Deliberate: reason, plan, write code.

The slow mind runs on big models. Vision-language models and LLMs in a loop can already reason about a scene, decompose a task, and even generate code to orchestrate behavior, deciding what to do next at roughly one decision per second.

Superpower
Long-horizon reasoning
Blind spot
Seconds of latency

A model that thinks in seconds cannot close a control loop that physics demands in milliseconds.

02 FAST

System 1

Intuitive: act before you can explain it.
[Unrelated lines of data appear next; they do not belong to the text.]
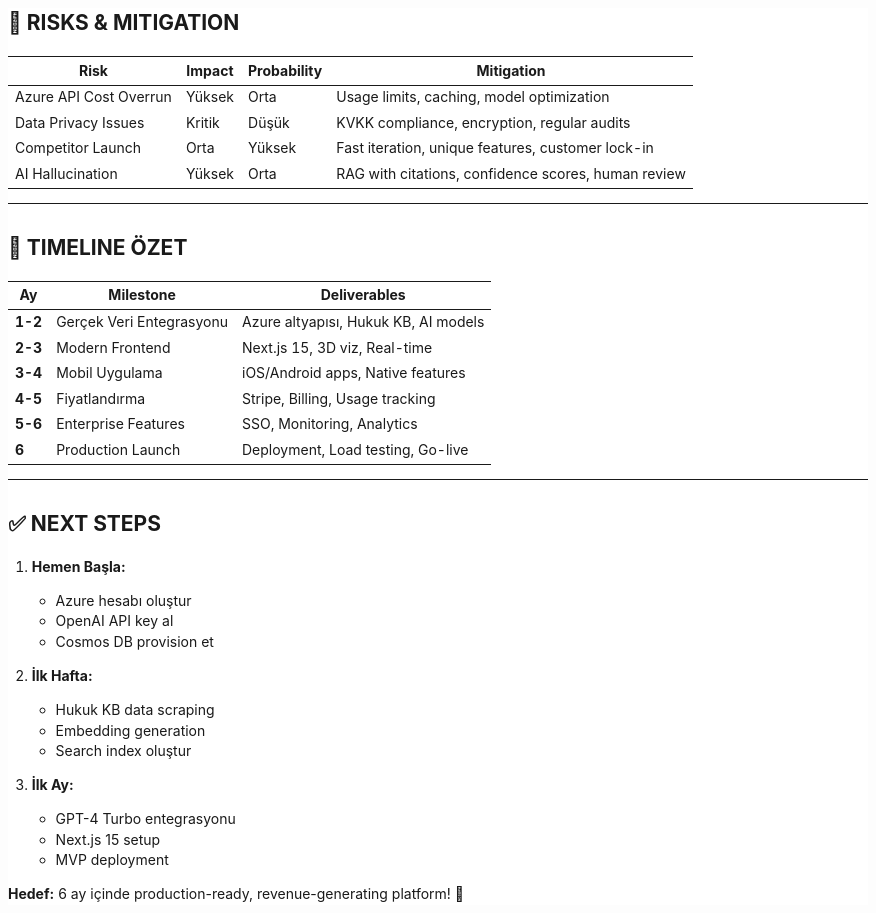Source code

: 
## 🚦 RISKS & MITIGATION

| Risk | Impact | Probability | Mitigation |
|------|--------|-------------|------------|
| Azure API Cost Overrun | Yüksek | Orta | Usage limits, caching, model optimization |
| Data Privacy Issues | Kritik | Düşük | KVKK compliance, encryption, regular audits |
| Competitor Launch | Orta | Yüksek | Fast iteration, unique features, customer lock-in |
| AI Hallucination | Yüksek | Orta | RAG with citations, confidence scores, human review |

---

## 📅 TIMELINE ÖZET

| Ay | Milestone | Deliverables |
|----|-----------|--------------|
| **1-2** | Gerçek Veri Entegrasyonu | Azure altyapısı, Hukuk KB, AI models |
| **2-3** | Modern Frontend | Next.js 15, 3D viz, Real-time |
| **3-4** | Mobil Uygulama | iOS/Android apps, Native features |
| **4-5** | Fiyatlandırma | Stripe, Billing, Usage tracking |
| **5-6** | Enterprise Features | SSO, Monitoring, Analytics |
| **6** | Production Launch | Deployment, Load testing, Go-live |

---

## ✅ NEXT STEPS

1. **Hemen Başla:**
   - Azure hesabı oluştur
   - OpenAI API key al
   - Cosmos DB provision et

2. **İlk Hafta:**
   - Hukuk KB data scraping
   - Embedding generation
   - Search index oluştur

3. **İlk Ay:**
   - GPT-4 Turbo entegrasyonu
   - Next.js 15 setup
   - MVP deployment

**Hedef:** 6 ay içinde production-ready, revenue-generating platform! 🚀

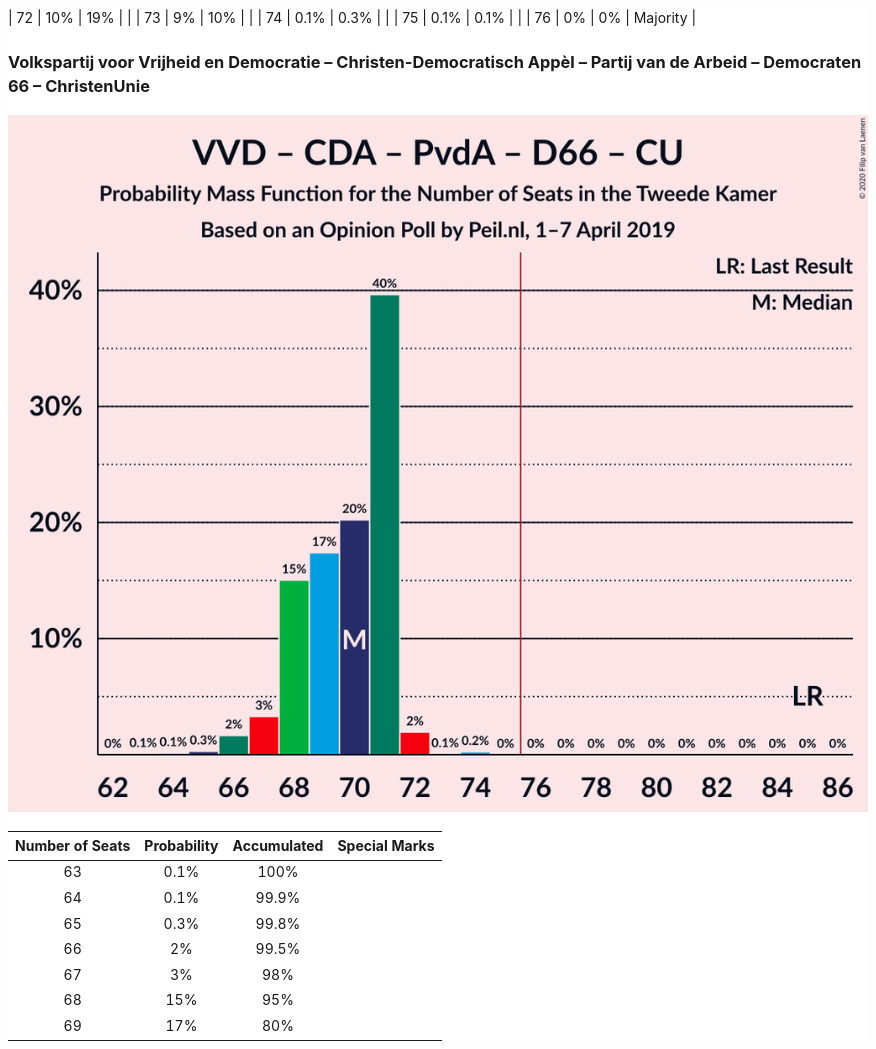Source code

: | 72 | 10% | 19% |  |
| 73 | 9% | 10% |  |
| 74 | 0.1% | 0.3% |  |
| 75 | 0.1% | 0.1% |  |
| 76 | 0% | 0% | Majority |

### Volkspartij voor Vrijheid en Democratie – Christen-Democratisch Appèl – Partij van de Arbeid – Democraten 66 – ChristenUnie

![Graph with seats probability mass function not yet produced](2019-04-07-Peilnl-coalitions-seats-pmf-vvd–cda–pvda–d66–cu.png "Seats Probability Mass Function")

| Number of Seats | Probability | Accumulated | Special Marks |
|:---------------:|:-----------:|:-----------:|:-------------:|
| 63 | 0.1% | 100% |  |
| 64 | 0.1% | 99.9% |  |
| 65 | 0.3% | 99.8% |  |
| 66 | 2% | 99.5% |  |
| 67 | 3% | 98% |  |
| 68 | 15% | 95% |  |
| 69 | 17% | 80% |  |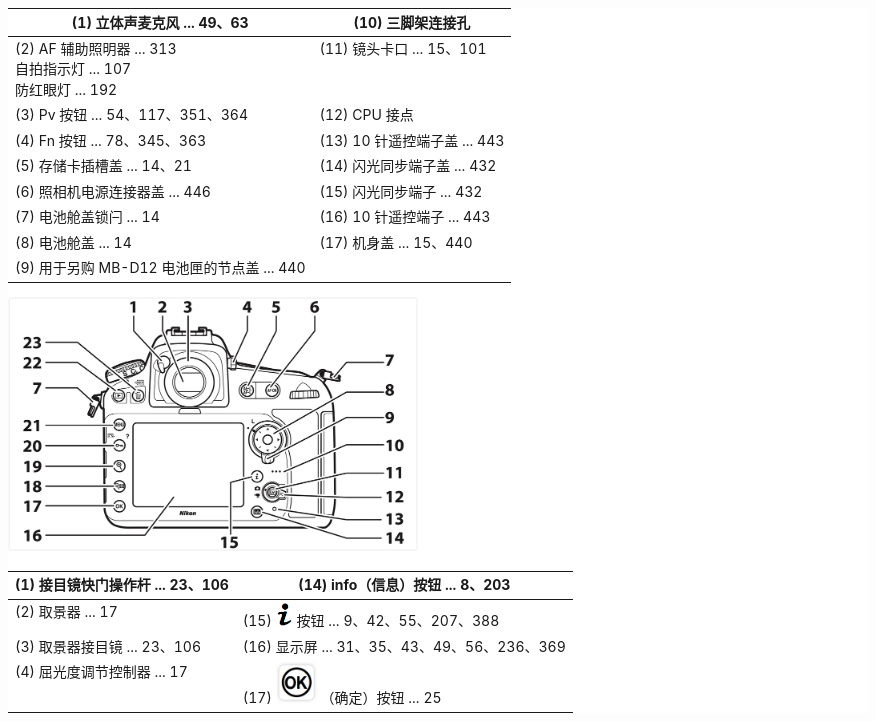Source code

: | (1) 立体声麦克风 ... 49、63   | (10) 三脚架连接孔 |
| --------------------------- |   ----   |
| (2) AF 辅助照明器 ... 313<br />      自拍指示灯 ... 107<br />      防红眼灯 ... 192 | (11) 镜头卡口 ... 15、101 |
| (3) Pv 按钮 ... 54、117、351、364 | (12) CPU 接点 |
| (4) Fn 按钮 ... 78、345、363 | (13) 10 针遥控端子盖 ... 443 |
| (5) 存储卡插槽盖 ... 14、21      | (14) 闪光同步端子盖 ... 432 |
| (6) 照相机电源连接器盖 ... 446       | (15) 闪光同步端子 ... 432 |
| (7) 电池舱盖锁闩 ... 14         | (16) 10 针遥控端子 ... 443 |
| (8) 电池舱盖 ... 14         | (17) 机身盖 ... 15、440 |
| (9) 用于另购 MB-D12 电池匣的节点盖 ... 440 |      |

<img src="ReadMe.assets/image-20230128114056754.png" alt="image-20230128114056754" style="zoom: 40%;" />

| (1) 接目镜快门操作杆 ... 23、106           | (14) info（信息）按钮 ... 8、203  |
| -------------------------- | ------------------------------------- |
| (2) 取景器 ... 17                       | (15) <img src="ReadMe.assets/image-20230113132754890.png" style="zoom:52%;"/> 按钮 ... 9、42、55、207、388 |
| (3) 取景器接目镜 ... 23、106               | (16) 显示屏 ... 31、35、43、49、56、236、369 |
| (4) 屈光度调节控制器 ... 17                | (17) <img src="ReadMe.assets/image-20230128145558900.png" style="zoom:42%;"/> （确定）按钮 ... 25 |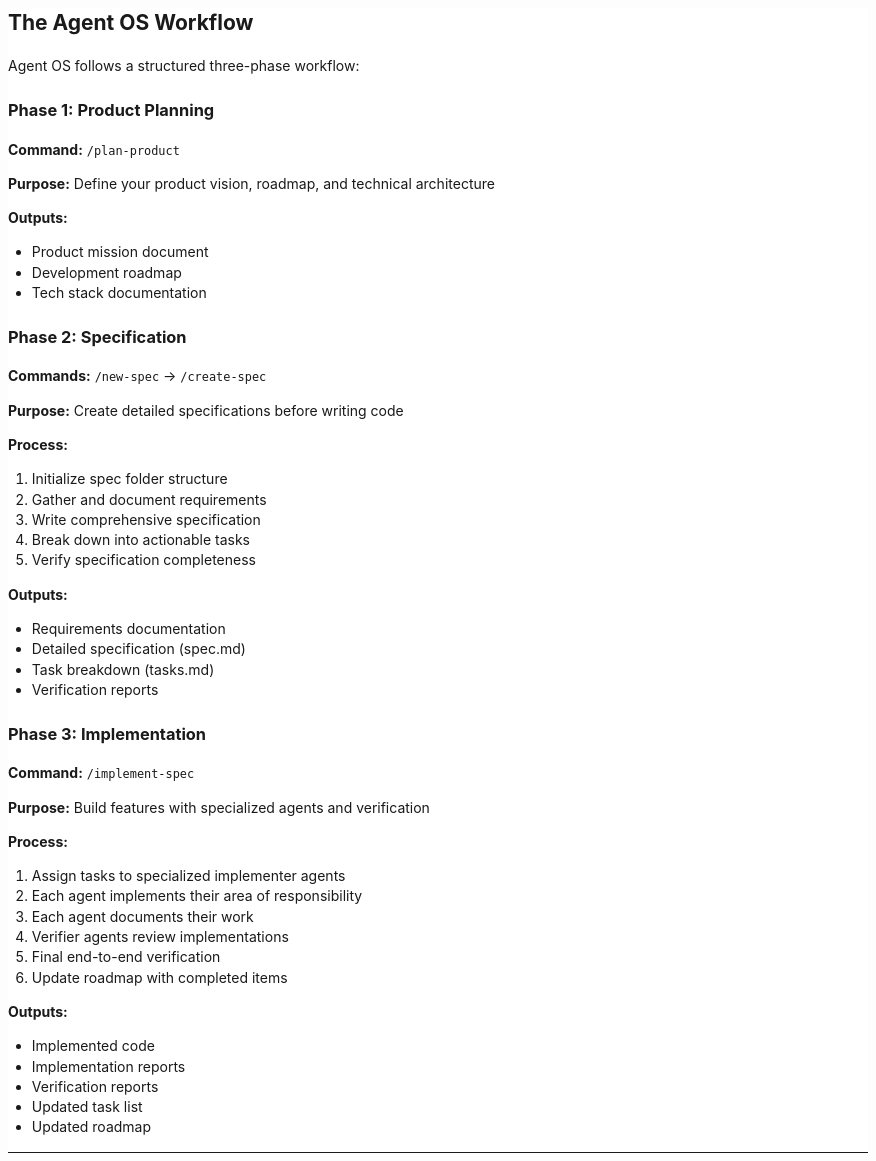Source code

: 
## The Agent OS Workflow

Agent OS follows a structured three-phase workflow:

### Phase 1: Product Planning
**Command:** `/plan-product`

**Purpose:** Define your product vision, roadmap, and technical architecture

**Outputs:**
- Product mission document
- Development roadmap
- Tech stack documentation

### Phase 2: Specification
**Commands:** `/new-spec` → `/create-spec`

**Purpose:** Create detailed specifications before writing code

**Process:**
1. Initialize spec folder structure
2. Gather and document requirements
3. Write comprehensive specification
4. Break down into actionable tasks
5. Verify specification completeness

**Outputs:**
- Requirements documentation
- Detailed specification (spec.md)
- Task breakdown (tasks.md)
- Verification reports

### Phase 3: Implementation
**Command:** `/implement-spec`

**Purpose:** Build features with specialized agents and verification

**Process:**
1. Assign tasks to specialized implementer agents
2. Each agent implements their area of responsibility
3. Each agent documents their work
4. Verifier agents review implementations
5. Final end-to-end verification
6. Update roadmap with completed items

**Outputs:**
- Implemented code
- Implementation reports
- Verification reports
- Updated task list
- Updated roadmap

---
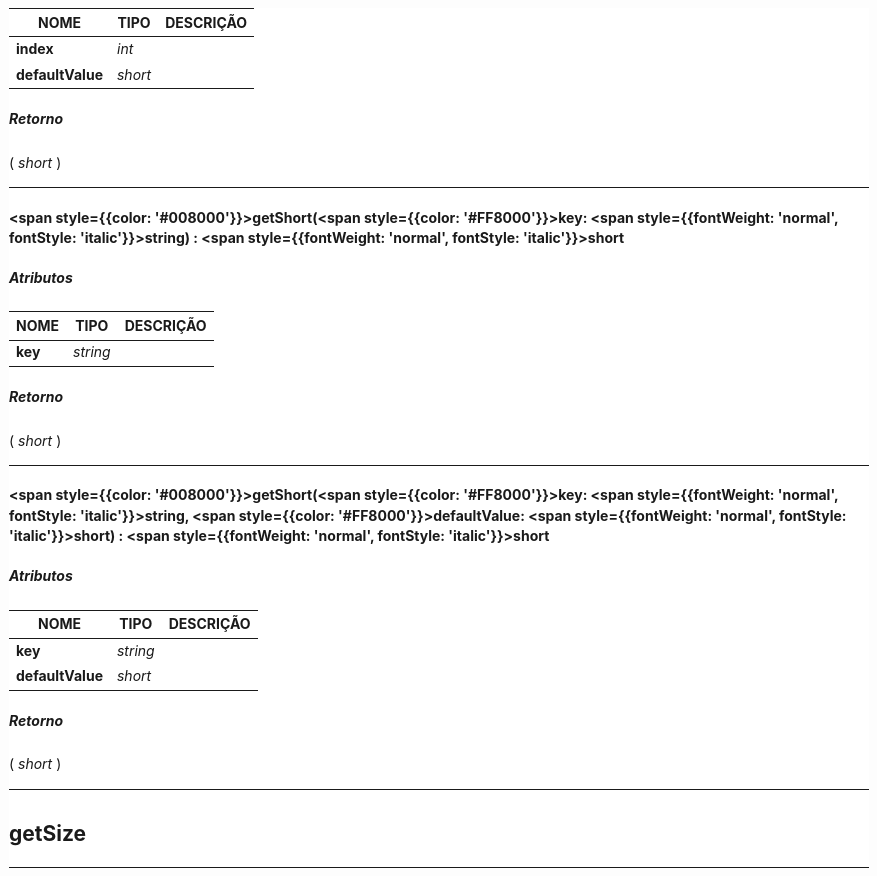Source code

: | NOME | TIPO | DESCRIÇÃO |
|---|---|---|
| **index** | _int_ |   |
| **defaultValue** | _short_ |   |

##### Retorno

( _short_ )


---

#### <span style={{color: '#008000'}}>getShort</span>(<span style={{color: '#FF8000'}}>key</span>: <span style={{fontWeight: 'normal', fontStyle: 'italic'}}>string</span>) : <span style={{fontWeight: 'normal', fontStyle: 'italic'}}>short</span>
##### Atributos

| NOME | TIPO | DESCRIÇÃO |
|---|---|---|
| **key** | _string_ |   |

##### Retorno

( _short_ )


---

#### <span style={{color: '#008000'}}>getShort</span>(<span style={{color: '#FF8000'}}>key</span>: <span style={{fontWeight: 'normal', fontStyle: 'italic'}}>string</span>, <span style={{color: '#FF8000'}}>defaultValue</span>: <span style={{fontWeight: 'normal', fontStyle: 'italic'}}>short</span>) : <span style={{fontWeight: 'normal', fontStyle: 'italic'}}>short</span>
##### Atributos

| NOME | TIPO | DESCRIÇÃO |
|---|---|---|
| **key** | _string_ |   |
| **defaultValue** | _short_ |   |

##### Retorno

( _short_ )


---

## getSize

---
The fast mind is reflex. Whole-body balance, grasping, and contact-rich manipulation need decisions at something like a thousand hertz. This points to compact, fast sensorimotor policies rather than giant models.

Superpower
Reflex-speed control
Blind spot
No deliberation

A reflex cannot plan a multi-step task or reason its way through a situation it has never seen.

Two tempos, one body.

System Tempo Mode Runs on Breaks when
System 2 ~1 Hz Deliberate Large VLMs & LLMs in a loop Contact needs millisecond reflexes
System 1 ~1 kHz Intuitive Compact sensorimotor policies The task needs long-horizon planning

The interface is the research.

Fan frames the unsolved part as architecture: one monolithic model or a cascade of specialized ones. If it is a cascade, do the systems communicate through text or through latent variables? Text is interpretable but slow and lossy; latents are rich but opaque. NVIDIA's later GR00T N1 made the framing concrete: a vision-language module for System 2 driving a diffusion-transformer action module for System 1.

  1. 01
    MonolithicOne end-to-end model: cleaner, harder to control
  2. 02
    CascadedSeparate models per system, wired together
  3. 03
    The wireText or latent vectors between the systems?
  4. 04
    The clockBridging 1 Hz deliberation and 1 kHz control

Own the reflexes. Rent the reasoning.

General-purpose System 2 reasoning is fast becoming a commodity available from foundation-model providers. The defensible layers for a robot maker are System 1, with embodiment-specific, safety-critical, kilohertz-rate control, and the interface contract between the two systems.

That contract is also a safety boundary: while System 2 deliberates for seconds, System 1 must stay competent and safe on its own. Designing the handshake, including skill APIs, latent commands, and interruption semantics, is product work, not just research.

Keep this

System 2 sets the goal. System 1 does the touching. The handshake is still research.